Treasury sold R900million in bonds due to mature in 2048, with a clearing yield of 10.37percent. Its 2044 bonds were sold for R850m, with a clearing yield of 10.31percent. The 2037 securities also fetched R850m, with a clearing yield of 10.31percent, and the 2031 bonds raked in R700m, with a clearing yield of 9.98percent.
Reezwana Sumad, an economic analyst at Nedbank, said yesterday that despite the volatile political climate, and ahead of credit rating reviews that might warrant some risk-off, he saw foreign appetite returning as a result of the previous sell-off.
“Last week, we saw foreign appetite return to the local markets after negative local headlines and the bearish Medium-term Budget Policy Statement (MTBPS) caused a sharp sell-off.
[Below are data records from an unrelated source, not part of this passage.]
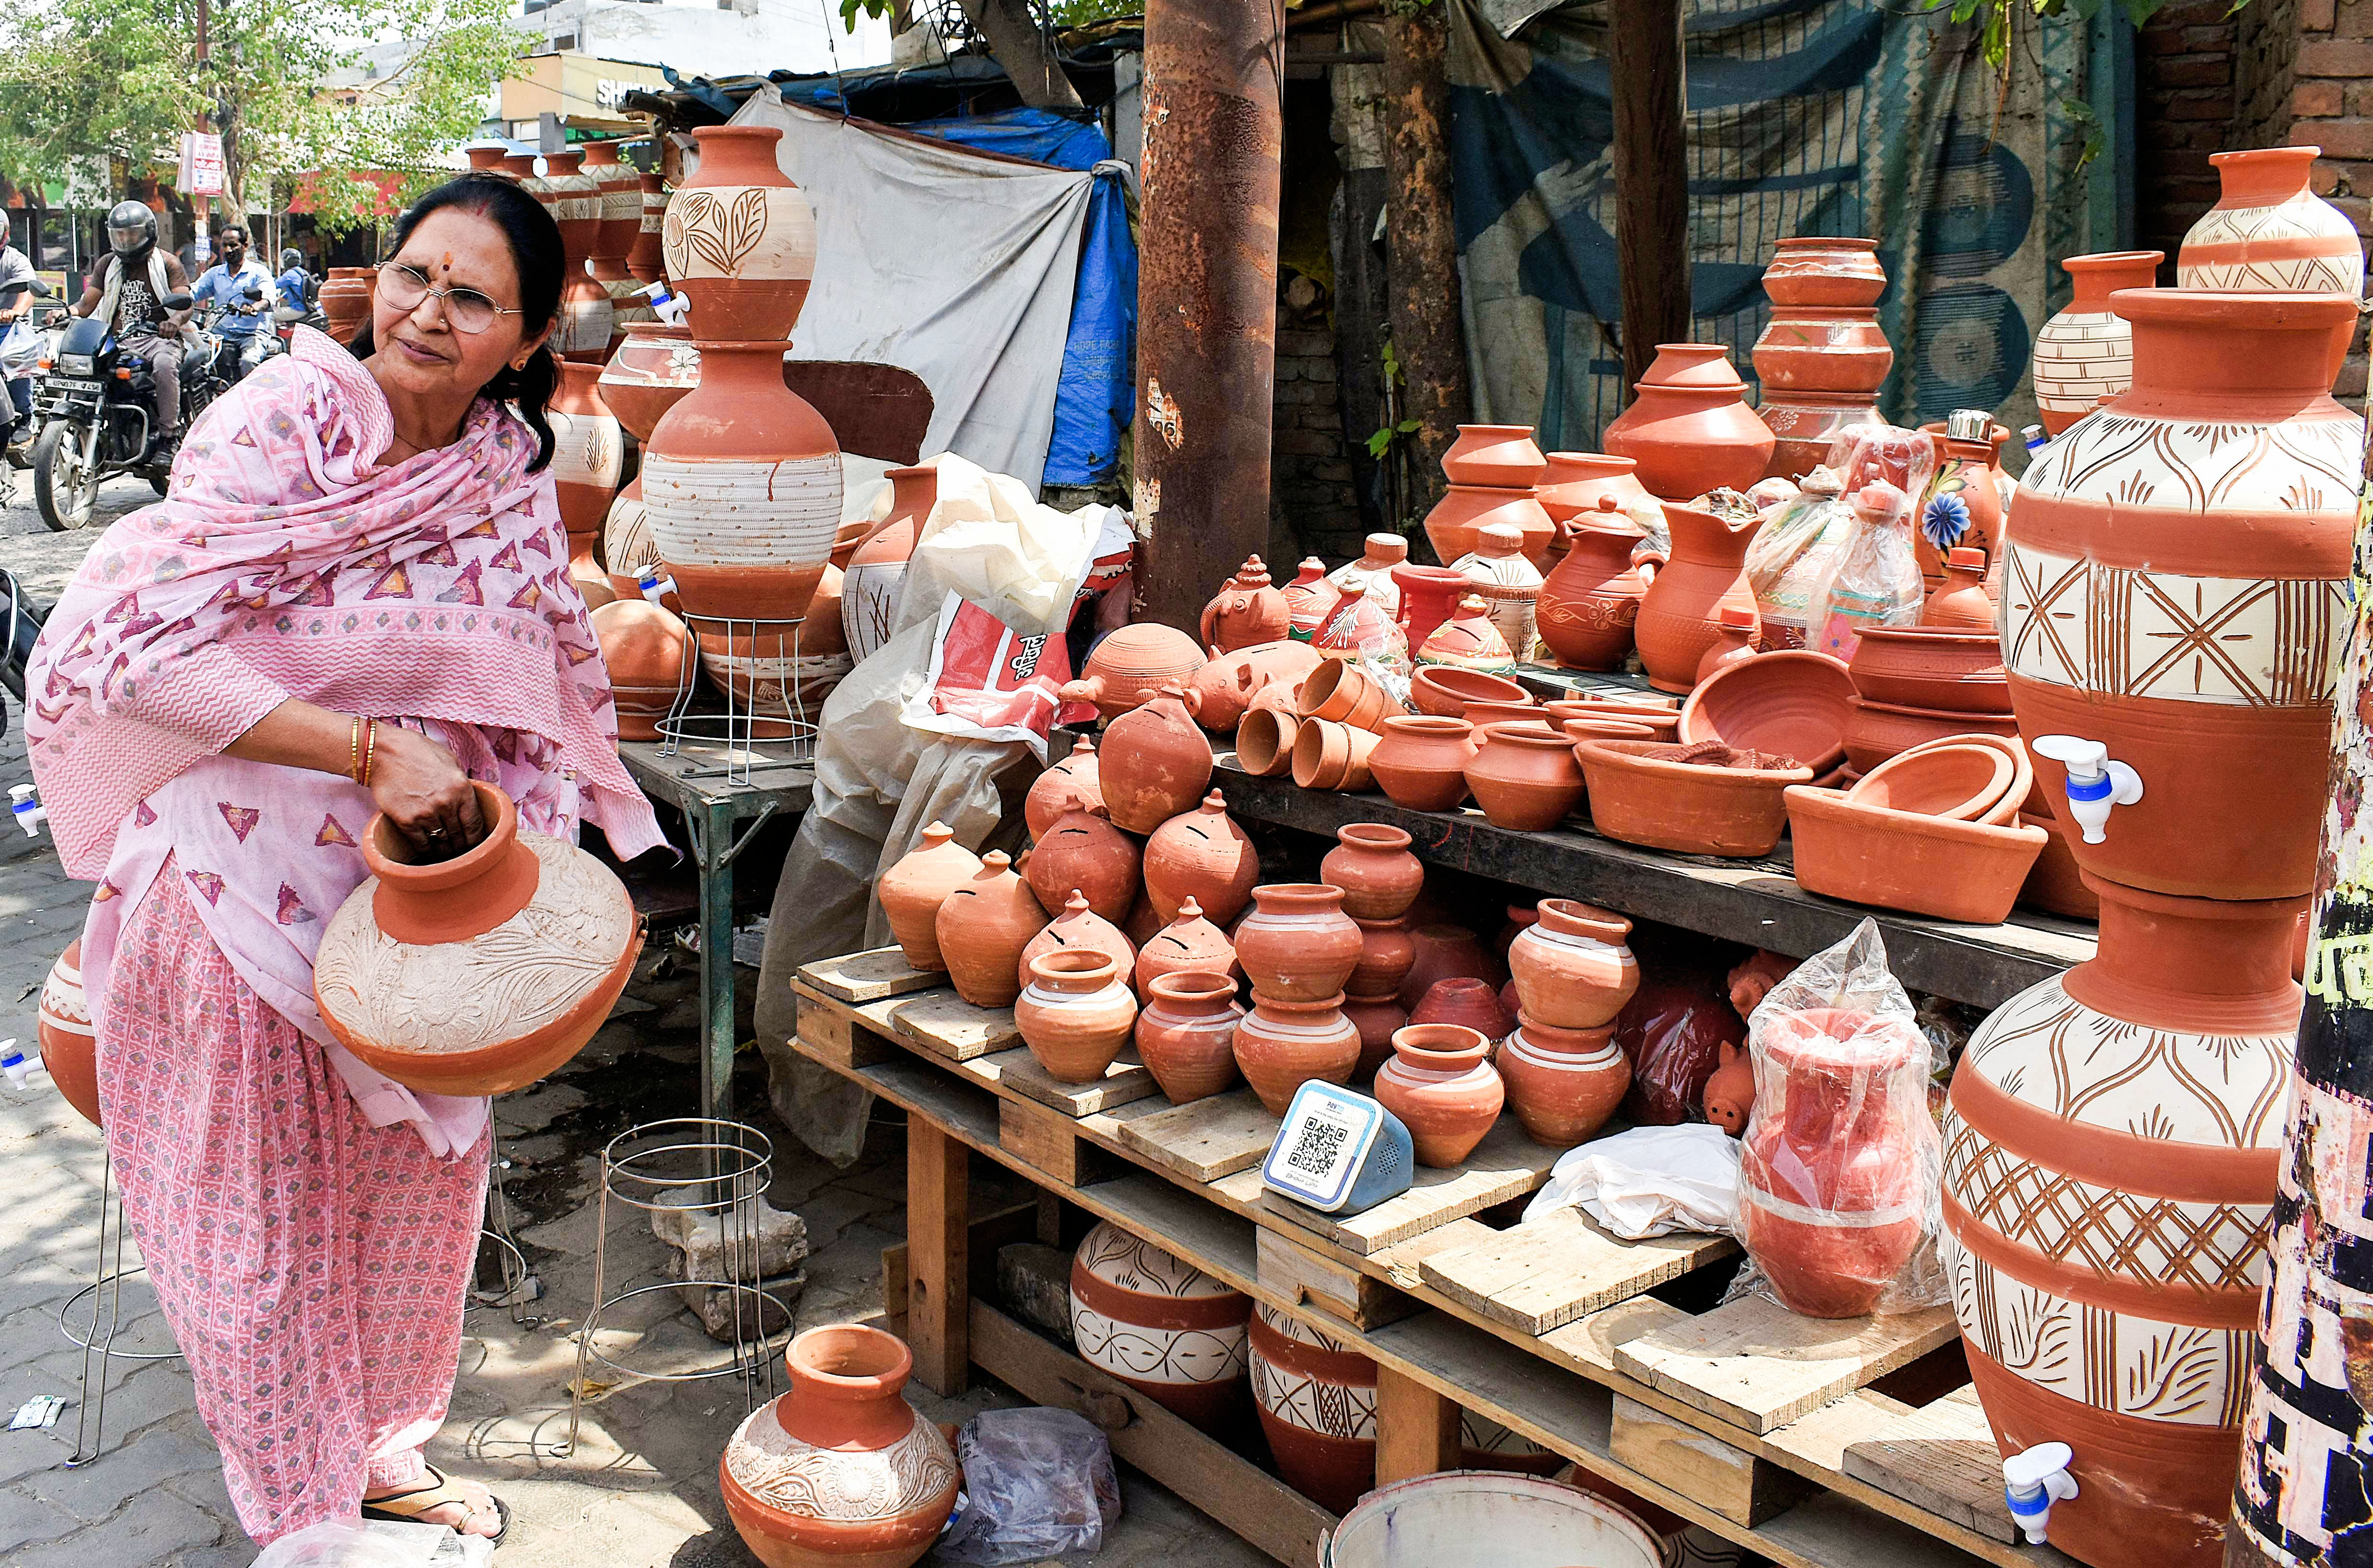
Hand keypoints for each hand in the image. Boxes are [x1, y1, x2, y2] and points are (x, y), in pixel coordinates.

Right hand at [366, 724, 486, 855]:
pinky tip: (429, 854)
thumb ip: (461, 782)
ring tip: (448, 857)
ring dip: (446, 852)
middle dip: (462, 847)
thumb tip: (469, 799)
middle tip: (463, 854)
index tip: (477, 845)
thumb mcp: (450, 760)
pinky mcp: (406, 821)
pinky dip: (426, 851)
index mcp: (462, 787)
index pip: (475, 823)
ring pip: (441, 841)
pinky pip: (421, 843)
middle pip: (460, 835)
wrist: (381, 752)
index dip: (478, 838)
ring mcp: (426, 813)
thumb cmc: (416, 752)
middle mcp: (446, 803)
Foreign investors bought R6.5bn of South African bonds, and R1.8bn of South African equities, hence for the month to date the run rates are positive,” Sumad said.
The SA Reserve Bank last week warned that against the backdrop of projected weak economic growth this year, slower-than-expected government revenue could lead to an increase in the issuance of South African government bonds.
The MTBPS revised the projected government bond issuance for 2017 upwards to about 15percent of the fiscal deficit.
The Reserve Bank said that, under such conditions, domestic bonds might remain attractive for non-resident investors, because they are classified as high-yielding securities.
“However, from the financial stability perspective, there is a risk of a sudden stop in non-residents’ appetite for local bonds if South Africa were to be downgraded,” said the Reserve Bank.
Both Moody’s Investors Service and S&P Global Ratings are expected to provide their credit rating review on South Africa next week.
In its last review, S&P affirmed South Africa’s long-term local-currency sovereign credit rating at an investment-grade BBB-, with a negative outlook.
In June, Moody’s downgraded South Africa’s long-term foreign- and local-currency sovereign credit ratings to Baa3 from Baa2, and assigned a negative outlook to all its long-term ratings.
Further downgrades would see the risk of South Africa’s sovereign bonds being excluded from the World Government Bond Index (WGBI). If this happens, all global bonds portfolios that are benchmarked against the WGBI could be forced to sell their holdings of South African government bonds.
South African Institute of Race Relations chief economist Ian Cruickshanks said yesterday’s record bond purchase did not mean there was suddenly a lot of enthusiasm for the country’s bonds.
“What this means is that investors were generally spreading their bids. People were coming in at a far higher weight and saying, ‘If the return rate on the bonds yesterday was 9percent and today I can get them at 10percent, I will take them in bigger quantity’,” Cruickshanks said.